I was with him until he said he wouldn't teach a "non-Christian Arab or Muslim."
They have a right to self-defense too, and there is no room for that kind of bigotry in the 2nd amendment community.
He is not denying them that right. Those individuals can exercise their free will to go to another business that chooses to operate his business under a different model of his choosing.
Why should the owner of a private business enterprise be denied to right to conduct a business on his private property the way he believes is best?
Hey... you're not one of those smoking ban guys are you?
and you would have the freedom to do so.If I lived in that area I would boycott his business, and I'd make sure he knew why.
I'M not saying he doesn't have a right to refuse to teach them...he does have that right. As far as I'm concerned he has a right to refuse them any kind of service for any reason that he chooses.
I'm saying that he's morally wrong and is sending a message that I hope everyone here would NOT want sent.
If I lived in that area I would boycott his business, and I'd make sure he knew why.
Well said... as it should be.
How do you feel about government mandated smoking bans in private enterprises?

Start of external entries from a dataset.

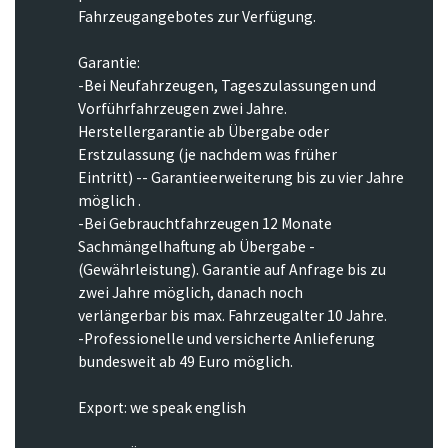
Fahrzeugangebotes zur Verfügung.
Garantie:
-Bei Neufahrzeugen, Tageszulassungen und
Vorführfahrzeugen zwei Jahre.
Herstellergarantie ab Übergabe oder
Erstzulassung (je nachdem was früher
Eintritt) -- Garantieerweiterung bis zu vier Jahre
möglich .
-Bei Gebrauchtfahrzeugen 12 Monate
Sachmängelhaftung ab Übergabe -
(Gewährleistung). Garantie auf Anfrage bis zu
zwei Jahre möglich, danach noch
verlängerbar bis max. Fahrzeugalter 10 Jahre.
-Professionelle und versicherte Anlieferung
bundesweit ab 49 Euro möglich.
Export: we speak english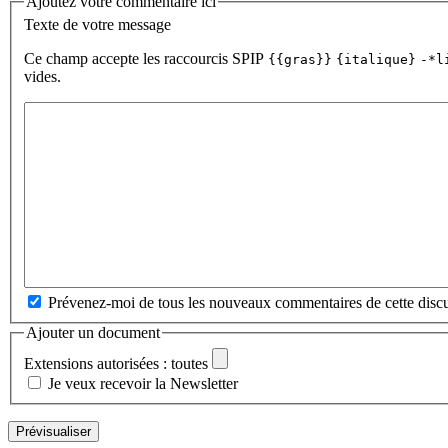
Ajoutez votre commentaire ici
Texte de votre message
Ce champ accepte les raccourcis SPIP
{{gras}}
{italique}
-*l
vides.
Prévenez-moi de tous les nouveaux commentaires de cette discu
Ajouter un document
Extensions autorisées : toutes
Je veux recevoir la Newsletter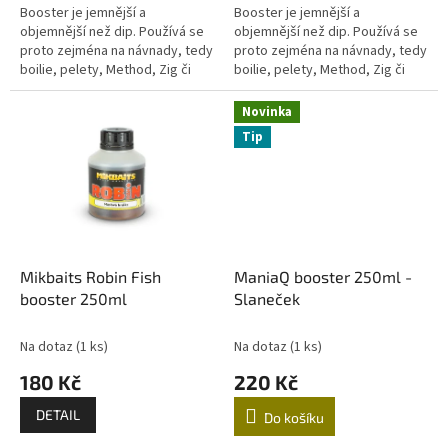
Booster je jemnější a
Booster je jemnější a
objemnější než dip. Používá se
objemnější než dip. Používá se
proto zejména na návnady, tedy
proto zejména na návnady, tedy
boilie, pelety, Method, Zig či
boilie, pelety, Method, Zig či
PVA mixy, partikl a podobně. Je
PVA mixy, partikl a podobně. Je
také určený k tomu, abyste...
také určený k tomu, abyste...
Novinka
Tip
Mikbaits Robin Fish
ManiaQ booster 250ml -
booster 250ml
Slaneček
Na dotaz
(1 ks)
Na dotaz
(1 ks)
180 Kč
220 Kč
DETAIL
Do košíku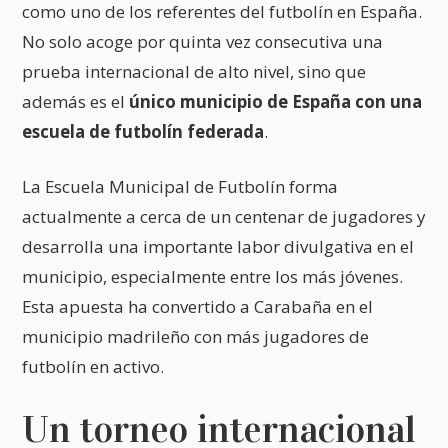
como uno de los referentes del futbolín en España.
No solo acoge por quinta vez consecutiva una
prueba internacional de alto nivel, sino que
además es el
único municipio de España con una
escuela de futbolín federada
.
La Escuela Municipal de Futbolín forma
actualmente a cerca de un centenar de jugadores y
desarrolla una importante labor divulgativa en el
municipio, especialmente entre los más jóvenes.
Esta apuesta ha convertido a Carabaña en el
municipio madrileño con más jugadores de
futbolín en activo.
Un torneo internacional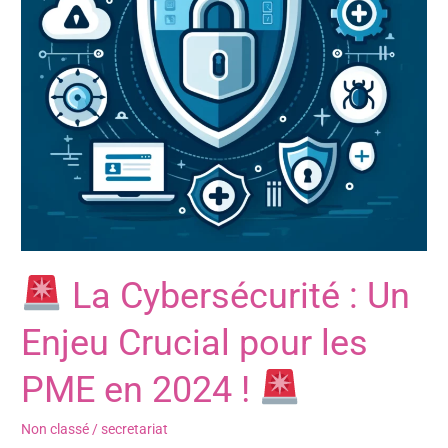
Crucial
pour
les
PME
en
2024
!
La Cybersécurité : Un
Enjeu Crucial pour les
PME en 2024 !
Non classé
/
secretariat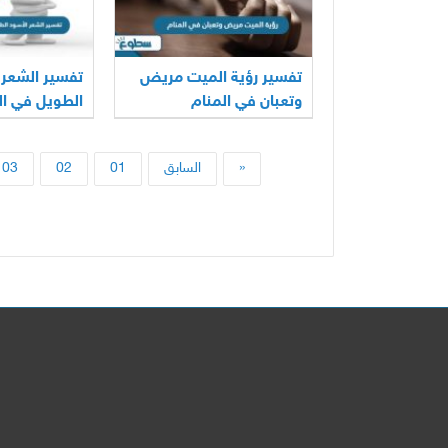
تفسير رؤية الميت مريض
تفسير الشعر 
وتعبان في المنام
الطويل في الم
«
السابق
01
02
03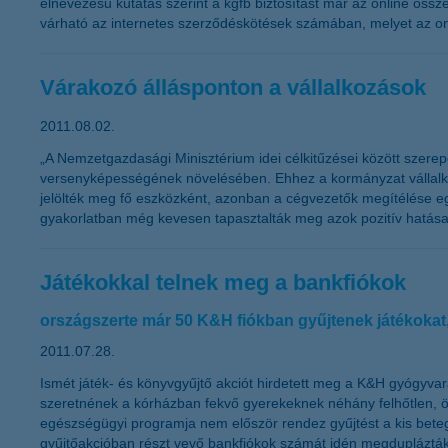
elnevezésű kutatás szerint a kgfb biztosítást már az online össz
várható az internetes szerződéskötések számában, melyet az onli
Várakozó állásponton a vállalkozások
2011.08.02.
„A Nemzetgazdasági Minisztérium idei célkitűzései között szere
versenyképességének növelésében. Ehhez a kormányzat vállalkoz
jelölték meg fő eszközként, azonban a cégvezetők megítélése eg
gyakorlatban még kevesen tapasztalták meg azok pozitív hatásai
Játékokkal telnek meg a bankfiókok
országszerte már 50 K&H fiókban gyűjtenek játékokat
2011.07.28.
Ismét játék- és könyvgyűjtő akciót hirdetett meg a K&H gyógyvar
szeretnének a kórházban fekvő gyerekeknek néhány felhőtlen, ör
egészségügyi programja nem először rendez gyűjtést a kis bete
gyűjtőakcióban részt vevő bankfiókok számát idén megduplázták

Whether or not smoking is permitted on private property should be at the sole discretion of the owner.
I was with him until he said he wouldn't teach a "non-Christian Arab or Muslim."
They have a right to self-defense too, and there is no room for that kind of bigotry in the 2nd amendment community.
For those saying that it's his right and that others may exercise theirs by taking the class elsewhere, is it not an infringement on the RKBA and the right of self-defense to refuse to teach the class to someone? Is that not an impediment to them exercising that right lawfully?
Blessings,
Bill
Let's not confuse whom is infringing upon the rigts of others here.
The fact that a class is required at all in order to exercise the RKBA and to defend one's self is where the infringement takes place. The infringement is being perpetrated by the State of Texas.
I've read the Second Amendment several hundred times and cannot find anything in it that says "as long as the individual takes a government mandated course". I do see the "shall not be infringed" each time I read it though.
The State, not the instructor, is the perp here. Constitutional carry would eliminate the concern of infringement.
The Federal Civil Rights Act guarantees all people the right to full and equal enjoyment of the goods, services, facilities, privileges, advantages, and accommodations of any place of public accommodation, without discrimination or segregation on the ground of race, color, religion, national origin, and disability.
"His store, his rules" doesn't cut it in this narrow case.
I disagree with you. No matter how much I abhor racism. If someone doesn't want someone who wears purple jeans into their business then that is their right.I'll respectively disagree with you in this matter, and presume that you are invoking property rights as the basis for your argument.
Do you mean such private business assets as a grocery store, water fountain, laundromat, rest room, or a lunch counter, marked "White Only"? Or a black child of a white mother, that cannot ride together on an airplane or bus? Or a apartment building owner that doesn't permit a person in a wheelchair inside their building, much less allowing them to lease an apartment? Or a HOA that doesn't allow Jews in their neighborhood? Or for that matter, how about a privately owned Roman Catholic hospital that may or may not provides the only appropriate emergency care in the area, that mandates a specific religion as a condition for such care?
Plessy v. Ferguson at least stated "Separate, but equal" under the 14A equal protection clause, though we both know that the quality and quantity of such assets never compared. Thankfully, Brown v. Board of Education subsequently ruled that "Separate, but equal" was inherently unequal, albeit 58 years later.
The law that bars discrimination based upon the factors articulated within the 1964 act, while not perfect, is in fact largely correct. If for no other reason than equal protection that is guaranteed under the Constitution.
I'll respectively disagree with you in this matter, and presume that you are invoking property rights as the basis for your argument.
Do you mean such private business assets as a grocery store, water fountain, laundromat, rest room, or a lunch counter, marked "White Only"? Or a black child of a white mother, that cannot ride together on an airplane or bus? Or a apartment building owner that doesn't permit a person in a wheelchair inside their building, much less allowing them to lease an apartment? Or a HOA that doesn't allow Jews in their neighborhood? Or for that matter, how about a privately owned Roman Catholic hospital that may or may not provides the only appropriate emergency care in the area, that mandates a specific religion as a condition for such care?
Plessy v. Ferguson at least stated "Separate, but equal" under the 14A equal protection clause, though we both know that the quality and quantity of such assets never compared. Thankfully, Brown v. Board of Education subsequently ruled that "Separate, but equal" was inherently unequal, albeit 58 years later.
The law that bars discrimination based upon the factors articulated within the 1964 act, while not perfect, is in fact largely correct. If for no other reason than equal protection that is guaranteed under the Constitution.